Greek Prime Minister Alexis Tsipras has said his government will wait patiently for international creditors to become “realistic”, after talks on a debt deal in Brussels failed, BBC reports. Mr Tsipras rejected demands for pension cuts, citing his country’s dignity. Time is running out for Greece to unlock bailout funds from the EU and IMF and a European Commission spokesman said “significant gaps” remained.
One European Commissioner said it was time to plan for an emergency. Guenther Oettinger, who is also a member of German Chancellor Angela Merkel’s centre-right CDU, said if negotiations with Greece failed and its government rejected a deal on pension cuts, then on 1 July Greece would have to be considered an “emergency area”. Without a cash-for-reforms debt deal with the EU and IMF, Greece is expected to default on a €1.5bn (£1.1; $1.7bn) debt repayment to the IMF due by the end of the month.
The Athens government’s bailout deal with the EU also runs out on 30 June and Mr Tsipras has been trying to unlock the final €7.2bn instalment. Speaking to Greek newspaper Ton Syntakton, Mr Tsipras warned that “further cuts to pensions after five years of looting under the bailouts can only be viewed as serving political expediency”. “We will patiently wait until creditors turn to realism. We have no right to bury the European democracy in the land where it was born.”
Eurozone finance ministers will discuss Greece when they meet on Thursday. The gathering is regarded as Greece’s last chance to strike a deal. Europe wants Greece to make spending cuts worth €2bn (£1.44bn), to secure the final bailout funds. IMF chief economist Olivier Blanchard, in a blog post, explained that Greece needed to cut pension expenditure – which already accounted for more than 16% of GDP – by 1% of GDP. He also argued it could be done while protecting the poorest pensioners.
“Just as there is a limit to what Greece can do, there is a limit to how much financing and debt relief official creditors are willing and realistically able to provide given that they have their own taxpayers to consider,” he said.

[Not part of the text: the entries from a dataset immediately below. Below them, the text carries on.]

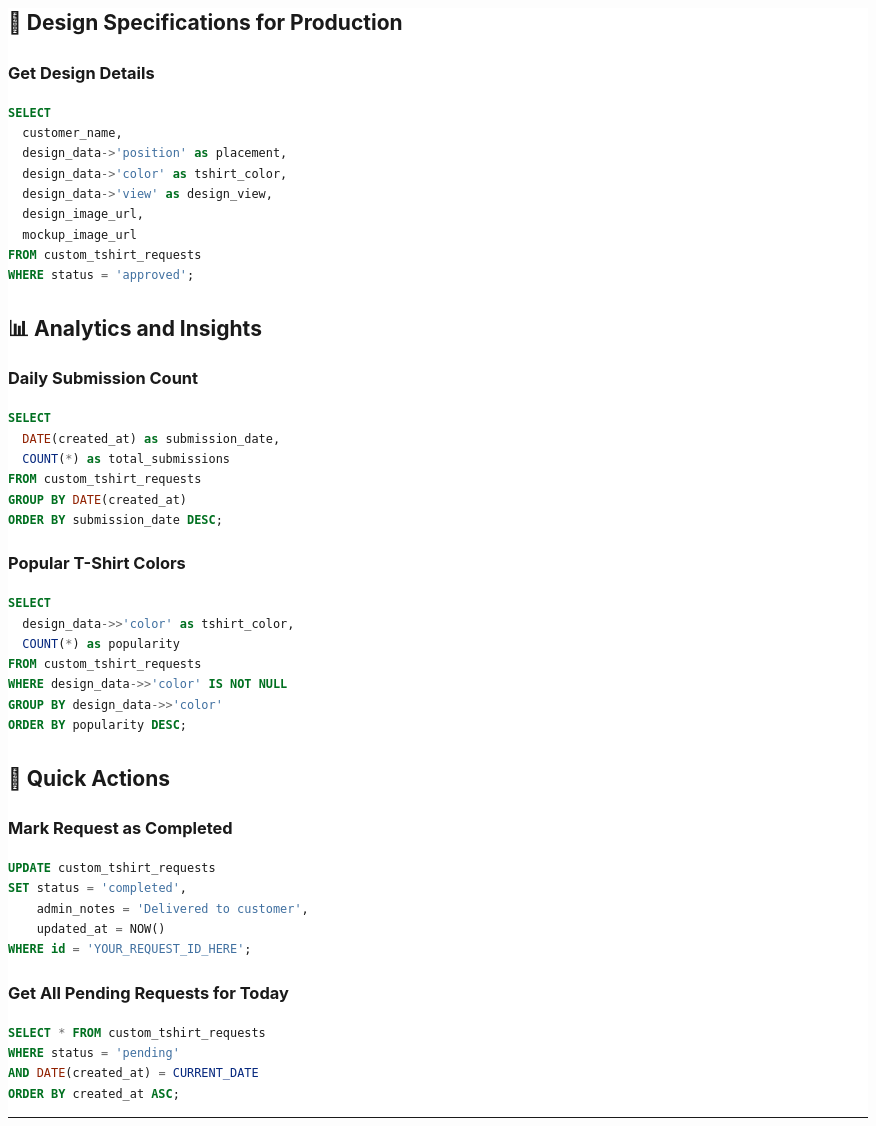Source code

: ## 🎨 Design Specifications for Production

### **Get Design Details**
```sql
SELECT 
  customer_name,
  design_data->'position' as placement,
  design_data->'color' as tshirt_color,
  design_data->'view' as design_view,
  design_image_url,
  mockup_image_url
FROM custom_tshirt_requests 
WHERE status = 'approved';
```

## 📊 Analytics and Insights

### **Daily Submission Count**
```sql
SELECT 
  DATE(created_at) as submission_date,
  COUNT(*) as total_submissions
FROM custom_tshirt_requests 
GROUP BY DATE(created_at)
ORDER BY submission_date DESC;
```

### **Popular T-Shirt Colors**
```sql
SELECT 
  design_data->>'color' as tshirt_color,
  COUNT(*) as popularity
FROM custom_tshirt_requests 
WHERE design_data->>'color' IS NOT NULL
GROUP BY design_data->>'color'
ORDER BY popularity DESC;
```

## 🚀 Quick Actions

### **Mark Request as Completed**
```sql
UPDATE custom_tshirt_requests 
SET status = 'completed',
    admin_notes = 'Delivered to customer',
    updated_at = NOW()
WHERE id = 'YOUR_REQUEST_ID_HERE';
```

### **Get All Pending Requests for Today**
```sql
SELECT * FROM custom_tshirt_requests 
WHERE status = 'pending' 
AND DATE(created_at) = CURRENT_DATE
ORDER BY created_at ASC;
```

---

As pressure on Greece intensified, the Athens stock market fell more than 6%. CDU figures in Germany lined up to criticise Greece’s position, with deputy party leader Volker Bouffier condemning Greek demands as unrealistic and Julia Kloeckner from the party executive accusing Mr Tsipras of overplaying his hand. Even the head of the centre-left Social Democrats (SPD) in Germany’s coalition, Sigmar Gabriel, who has been seen as more sympathetic to the Greek position, has warned the Athens government that time is running out. “Everywhere in Europe, the sentiment is growing that enough is enough,” he wrote in Bild newspaper.
In a further sign of widespread German frustration, the head of the influential IFO Institute for Economic Research, Hans-Werner Sinn, said he believed the Berlin government should refuse further funding for the Greek economy. A leading MP in Mr Tsipras’s left-wing Syriza party, deputy speaker Alexis Mitropoulos, said if talks failed, the prime minister would have to consider either a referendum or fresh elections.
Mr Tsipras’s Syriza-led coalition swept to power in late January, with an anti-austerity mandate.